Plasma-treated Phosphate-Buffered Saline (PBS), which closely resembles medically certified solutions, was investigated for its cytotoxic effect on 2D monolayer murine pancreatic cancer cells in vitro.

METHODS

Toxicity studies of primary murine fibroblasts, PDA6606 murine pancreatic cancer cells, and COLO 357 human pancreatic cancer cells exposed to plasma-treated PBS were performed.

RESULTS

Plasma-treated PBS significantly decreased cancer cell metabolisms and proliferation whereas plasma-treated Dulbecco's Modified Eagle Medium had no effect.
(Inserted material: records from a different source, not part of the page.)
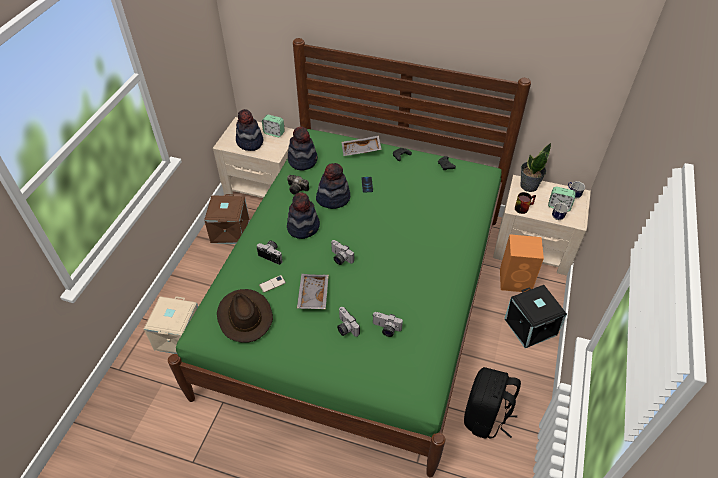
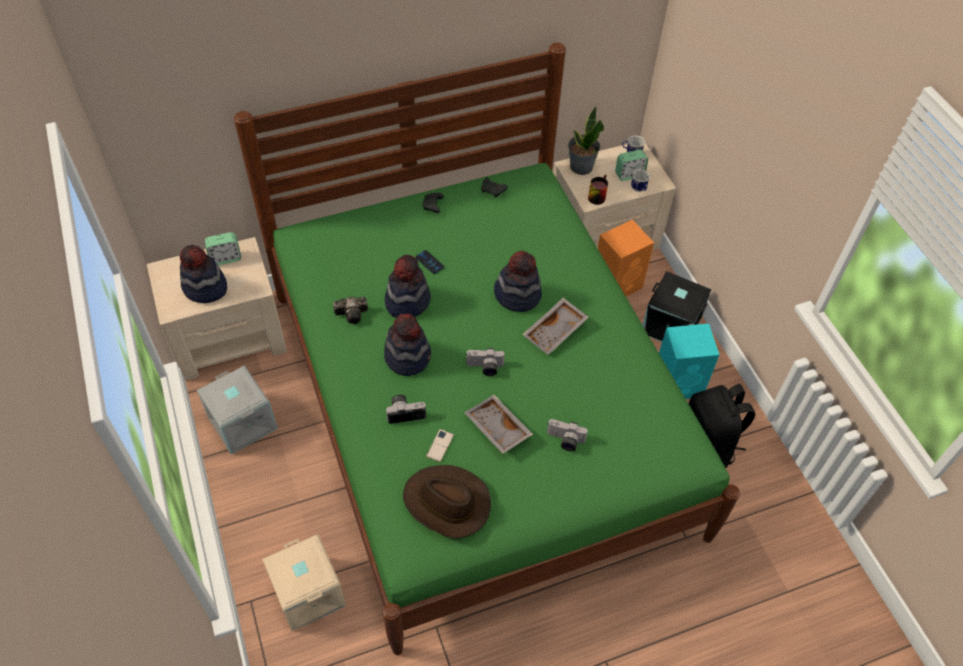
camera: 40 degrees left, 5 degrees up
brown storage box [204,194,250,244] -> grey storage box [197,365,277,454]
hat [288,127,318,171] -> hat moved to [494,251,542,312]
grey tray [342,135,382,156] -> grey tray moved to [522,298,589,355]
camera [373,312,403,337] -> none
none -> turquoise speaker [659,323,719,399]

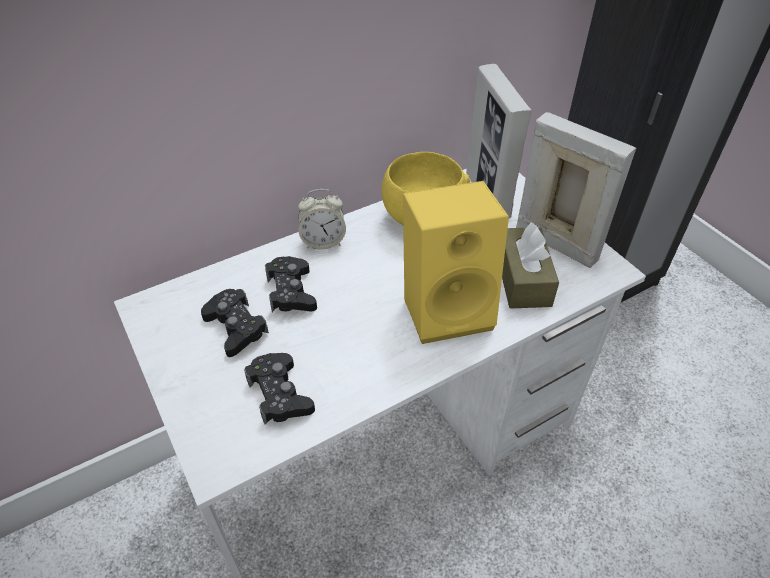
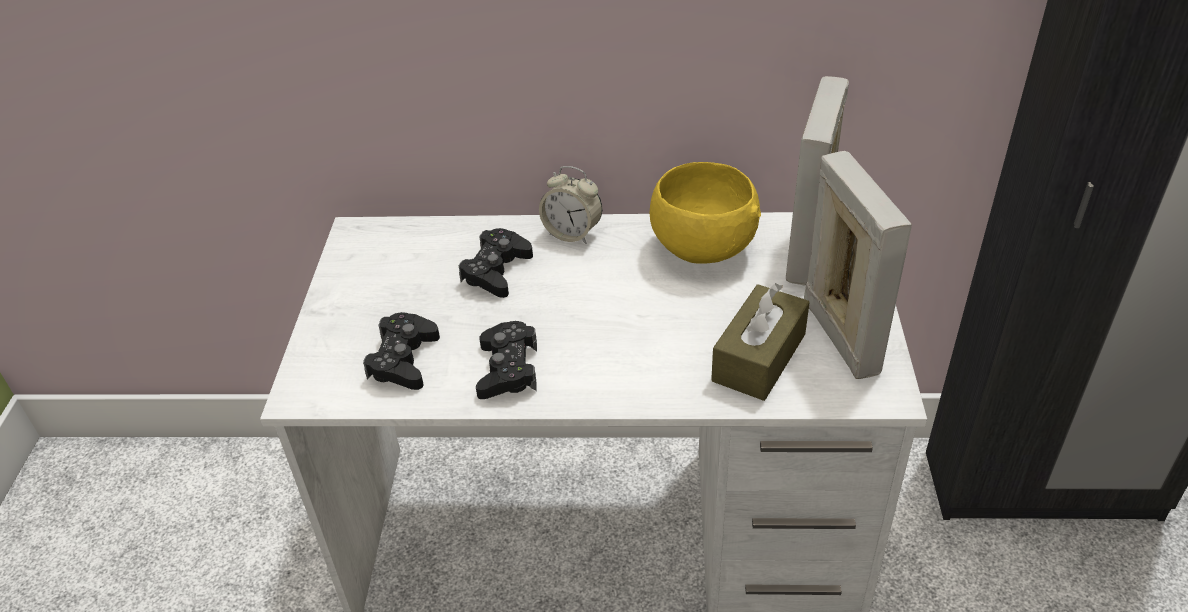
camera: 35 degrees right, 5 degrees down
black game controller [201,289,269,357] -> black game controller moved to [476,321,537,399]
yellow speaker [403,181,509,344] -> none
Moreover, tumor cell growth attenuation was significantly higher when compared to syngeneic primary murine fibroblasts. Both results were confirmed in a human pancreatic cancer cell line. Finally, plasma-treated PBS also decreased the size of pancreatic tumors in a three-dimensional manner, and induction of apoptosis was found to be responsible for all anticancer effects identified.

CONCLUSION

Plasma-treated PBS inhibited cell growth in 2D and 3D models of cancer. These results may help facilitate the development of new plasma-derived anticancer agent with clinical relevance in the future.